On the lower end of the postpaid market, we improved our offerings. That's the NatTel Lite product line. And on the low end, we have introduced a new product on the brand of Ambrachet, that's MiniOne. So we are better positioned in the mobile low end market, and we see a good momentum. And the market shares, that's, I think, the most important remark.

We see stable market shares in our mobile business. If you go to Slide 10, some remarks on our roaming prices. We have by far the best growing prices in Switzerland. And we also had an improvement of the roaming prices in 2016. And with Infinity two point zero, we have included roaming in our proposition.

Interesting is also to see that our roaming data packages are very attractive.

Speaker 2

So we improved them on

Speaker 4

the pricing side by approximately 20%. And if you compare this pricing also to the German market, as an example, to the market leader in Germany, you see that we have really competitive pricing. Our price is CHF 15. And if you would compare the price from the German market leader, it's CHF 23.8. So it shows that Switzerland has or Swisscom has attractive roaming prices.

And this is important because we think that the decline of roaming prices will come. And Swisscom has done a lot of this price cut already today. On the right side of the chart, you see also that we are really much lower, much cheaper than our competitors if you compare the bromine prices. Slide 11 shows you our innovation road map of Swisscom TV. Swisscom TV is a success.

And we launched several weeks ago a new TV box. And this new TV box has four ks enabled ultra high definition, better navigation, faster navigation. And we see a good take up of this new TV box in the market. We are today the leader in TV. We have market shares above 30%.

And TV is also a strong driver of our triple play offerings in the market. Coming to Slide 12, some information about our operational excellence. With our cost reduction program, we are on track. We want to achieve €50,000,000 savings in 2016. And we do this through several actions.

One is the cut headcount cut with where we are on track. Second thing is, and this is long term, very important is the streamlining of our processes. Just as an example, we are in a process of redesigning our process sales to activation. We increased the efficiency through a reduction of the call center location from 14 to eight. So we are also on track there.

And also with the migration of All IP, we are on track. We are today at 40% migration of our customer base. So overall, on track here on our cost reduction program. If you go to Slide 13, some remarks to Fastweb. We announced several weeks ago a new investment plan for Italy.

And what is our target? We want to achieve 50% population coverage by 2020 and this with the speed up to 200 megabits per second. And we do this through several actions. The first one is an upgrading of our existing fiber to the street performance. So the speed will be up from 100 to 200 megabits per second.

Then we are expanding our ultra broadband footprint from 30 to 50%. And this means that we will have fiber to the street coverage in 500 cities in Italy. The whole investment will be approximately €500,000,000 in the years 2017 to 2020. But it is important to say that this is entirely self financed by the cash flow of Fastweb. Market we will have a market driven rollout of this investment.

════════

PARTS OF THE EXERCISE:
1 > Copy the listing from its start through the line containing "Dot at: (283, 263)", leaving out the pictures.
2 > Continue the earnings call remarks from the point where they stop.

(Dataset records)
════════

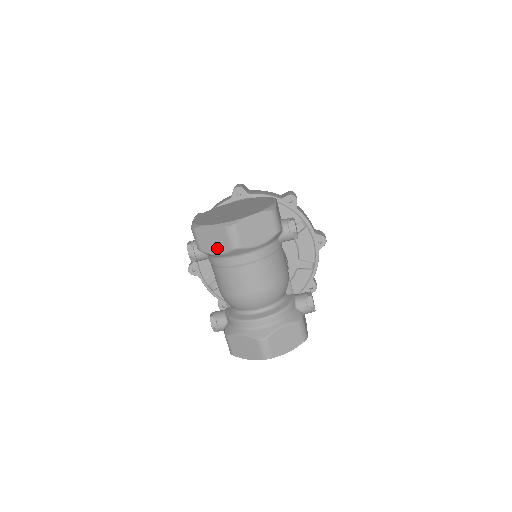
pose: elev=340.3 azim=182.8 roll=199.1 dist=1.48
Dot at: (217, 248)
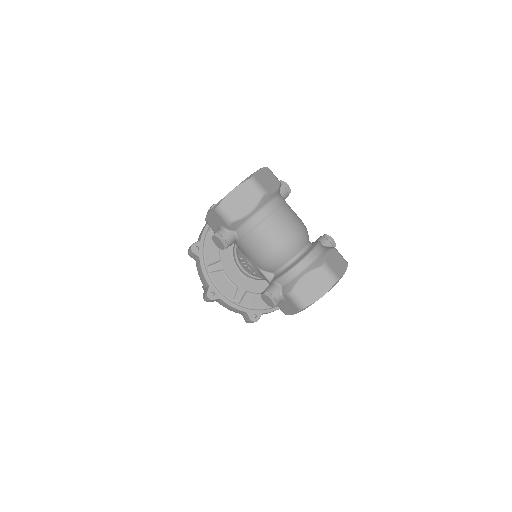
Dot at: (248, 206)
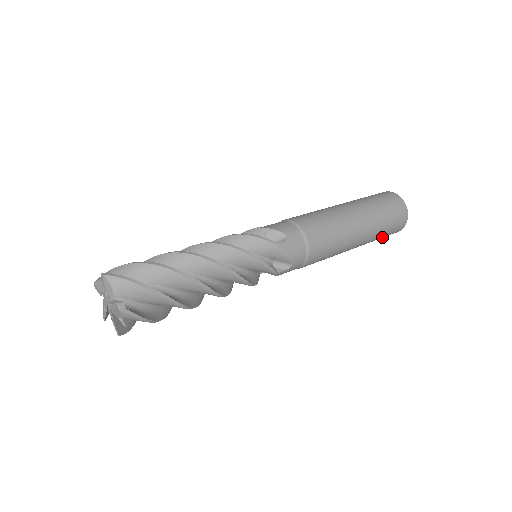
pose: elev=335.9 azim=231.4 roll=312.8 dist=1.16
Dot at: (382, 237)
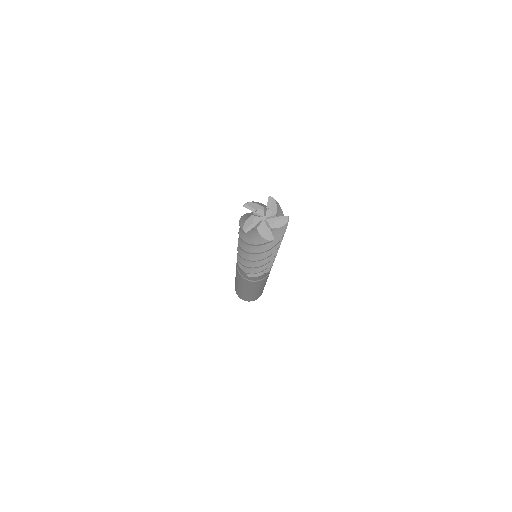
Dot at: occluded
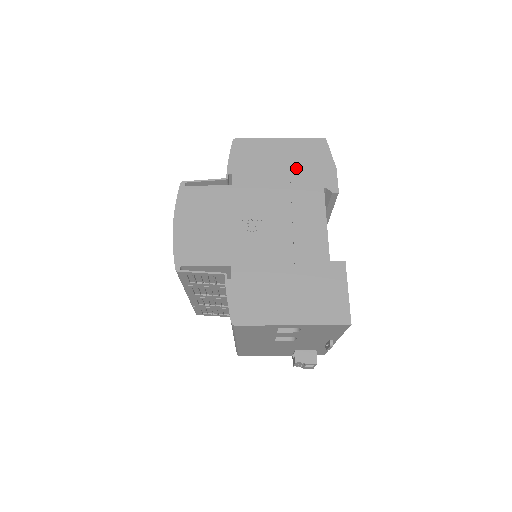
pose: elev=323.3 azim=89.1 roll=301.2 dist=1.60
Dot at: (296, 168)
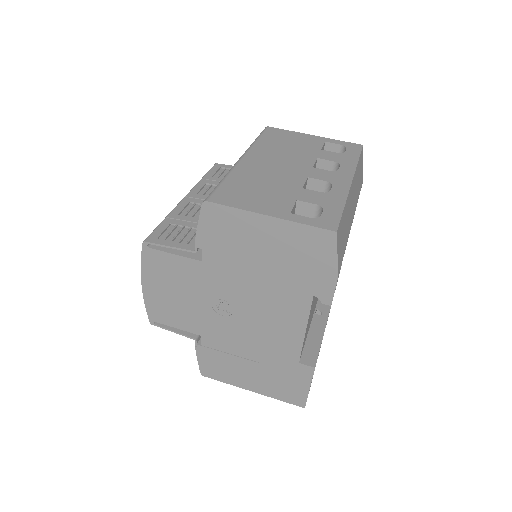
Dot at: (283, 263)
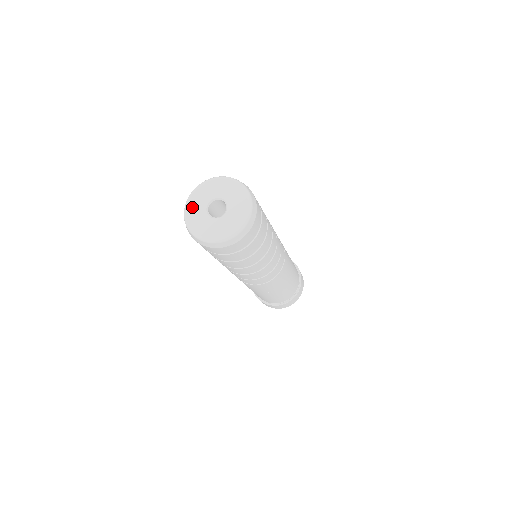
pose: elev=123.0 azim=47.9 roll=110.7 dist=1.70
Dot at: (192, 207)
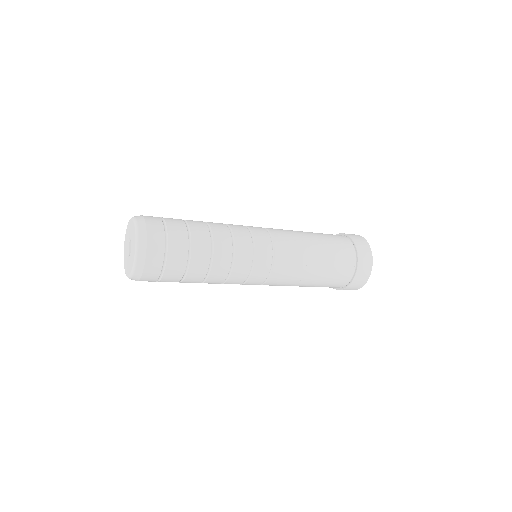
Dot at: (127, 233)
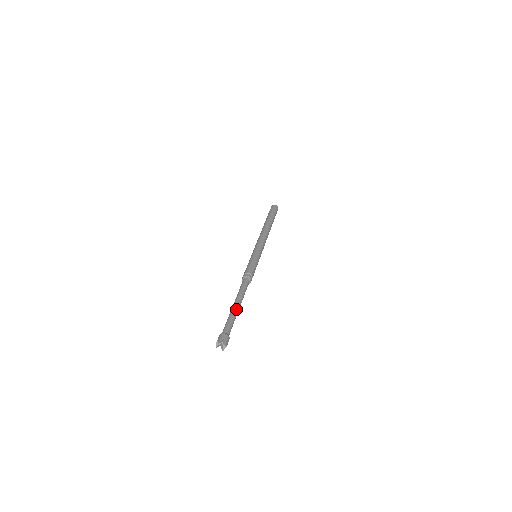
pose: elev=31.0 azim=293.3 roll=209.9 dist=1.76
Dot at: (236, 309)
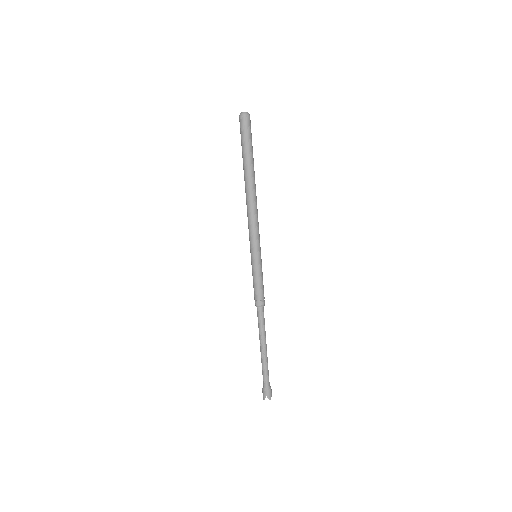
Dot at: (264, 356)
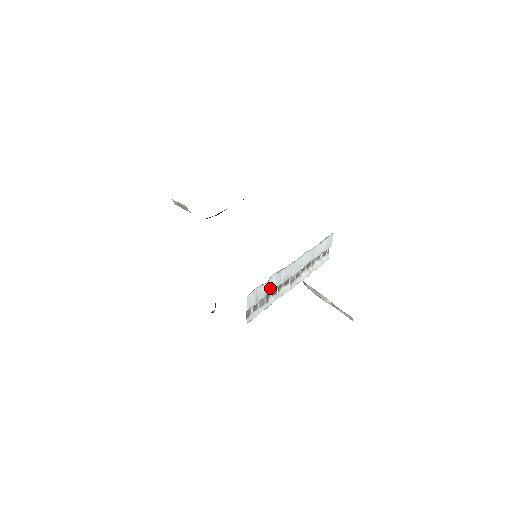
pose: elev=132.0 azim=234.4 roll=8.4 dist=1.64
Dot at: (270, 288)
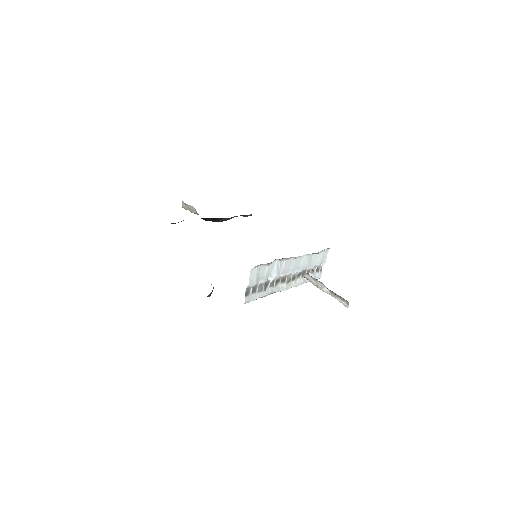
Dot at: (270, 275)
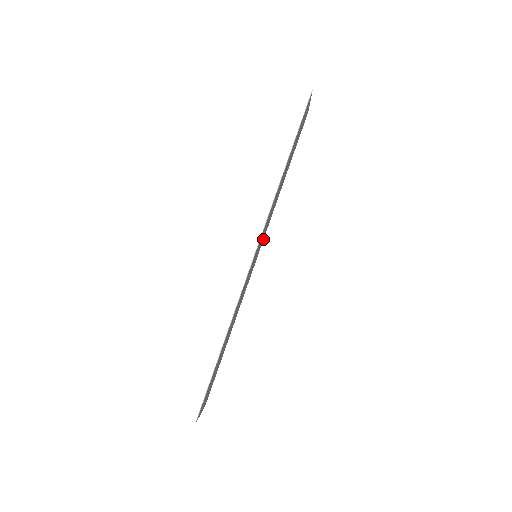
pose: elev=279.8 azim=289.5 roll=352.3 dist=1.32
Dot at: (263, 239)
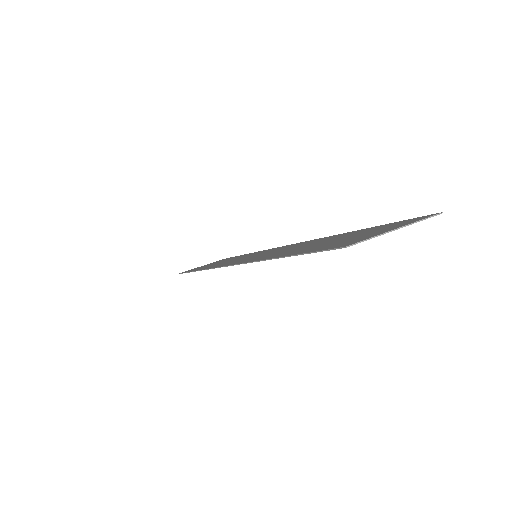
Dot at: occluded
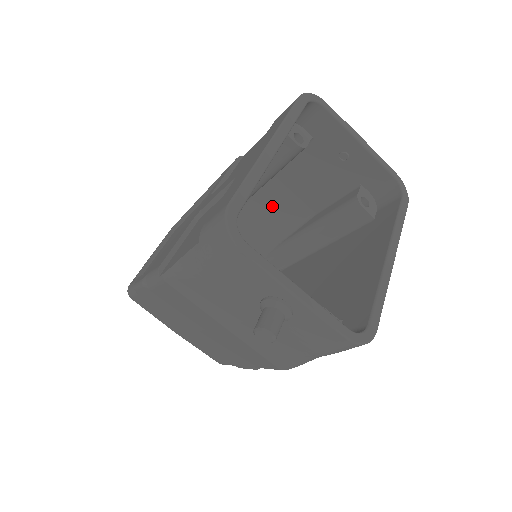
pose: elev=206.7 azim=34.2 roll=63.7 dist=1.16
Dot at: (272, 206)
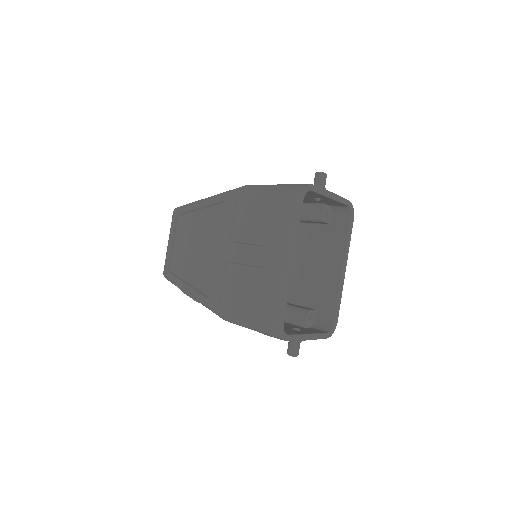
Dot at: occluded
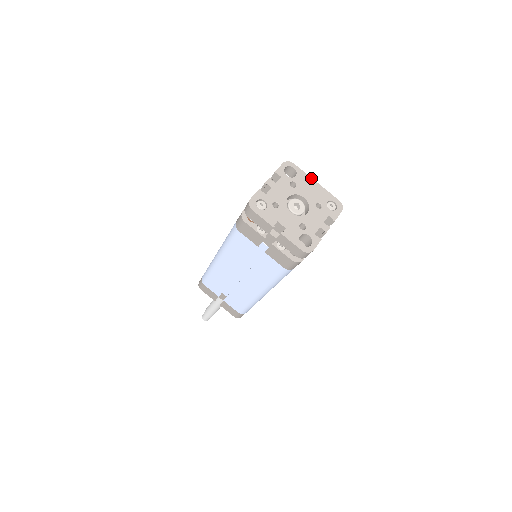
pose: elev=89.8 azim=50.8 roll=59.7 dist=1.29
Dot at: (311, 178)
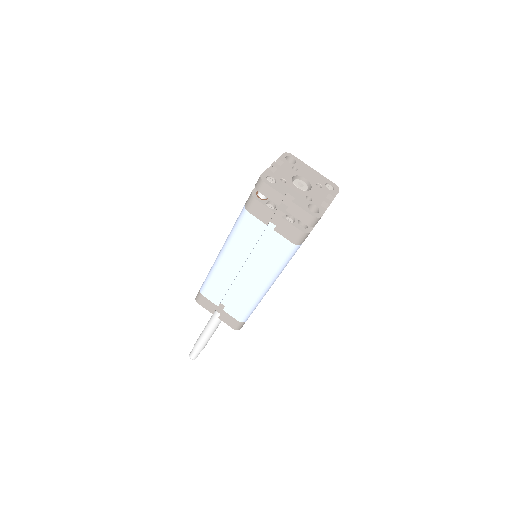
Dot at: (309, 166)
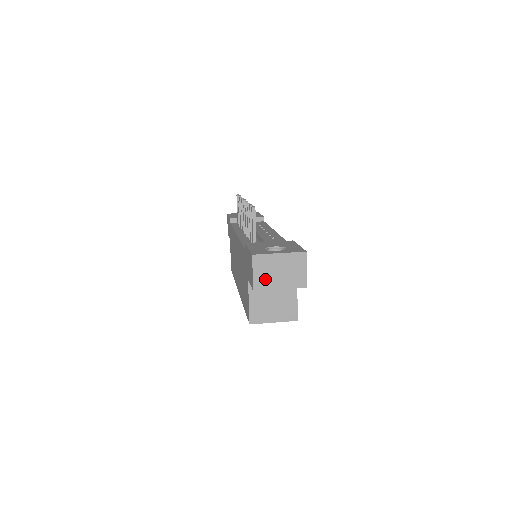
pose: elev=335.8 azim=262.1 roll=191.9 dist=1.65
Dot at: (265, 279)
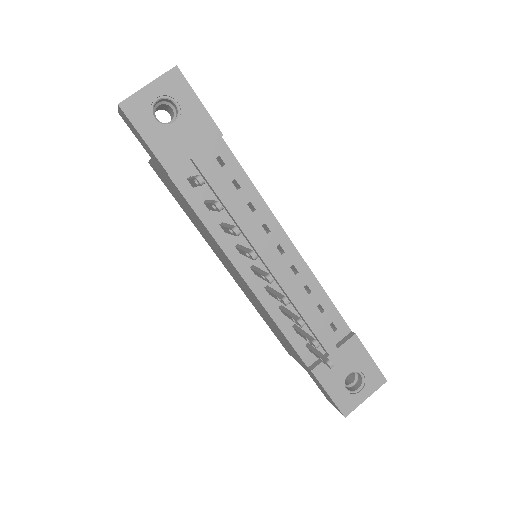
Dot at: occluded
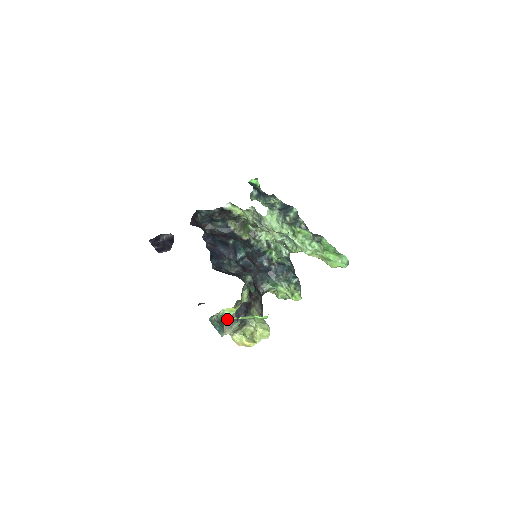
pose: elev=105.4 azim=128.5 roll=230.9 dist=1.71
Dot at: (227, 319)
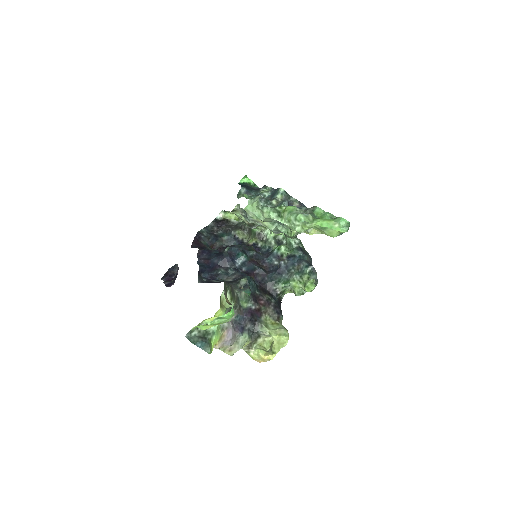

════════

RESULTS:
1 >
pose: elev=340.3 azim=182.8 roll=199.1 dist=1.48
Dot at: (217, 248)
Dot at: (248, 206)
pose: elev=335.9 azim=231.4 roll=312.8 dist=1.16
Dot at: (382, 237)
Dot at: occluded
pose: elev=323.3 azim=89.1 roll=301.2 dist=1.60
Dot at: (296, 168)
Dot at: (283, 263)

2 >
And this means no changes in the CapEx guidance in 2016. At the end of 2020, we will have 13,000,000 households covered by ultra broadband and this is approximately 50% of Italy. Slide 14 shows you our strategy. So it's a two step approach. We build fiber to the street.

And then later, we would have the ability to go to fiber to the home. But this is certainly a topic which is market driven. Now we are on the first step, fiber to the street. And we could really fully reuse our investments which we make in fiber to the street. That means we have a flexible strategy for further development.

Slide 15 shows you the rationale. Why don't we invest in a bigger footprint in Italy? In the middle of the chart, you see a comparison between figures in the fiber to the street and in the local footprint. In the fiber to the street footprint, we have higher sales, a higher sales penetration by approximately 25%. This results in a higher customer base.

But we are also able to have a higher ARPU, approximately 5% higher ARPU, lower churn rate and lower costs because of lowering connection interconnection charges to TI. And this leads to a better profitability and a better business case for Fortress. Slide 16 gives you some information about the status of the All IP transformation. In the first quarter, we were able to migrate 100,000 customers to All IP. The first phase or the second phase of this migration was in 2015, where we had mainly a market driven migration.

And now in 2016, 2017, we are coming more to a pushed migration to keep up the speed of this migration.

Speaker 2

If we are through with

Speaker 4

the ZOLL IP migration, we will have recurring cash savings. Let's go to some operational figures. If you go on Slide 18. So overall, we have a balanced bouquet of business drivers. We have ups, certainly growing TV business, growing bundling business, strong solution business and good track with Fastweb.

On the other side, we have some downs. That's the development of the fixed voice business where we have actually this substitution fixed to mobile. We don't lose customers to our competitors. The main decline of the fixed business is the fixed to mobile substitution. The mobile RGUs are, let's say, stable.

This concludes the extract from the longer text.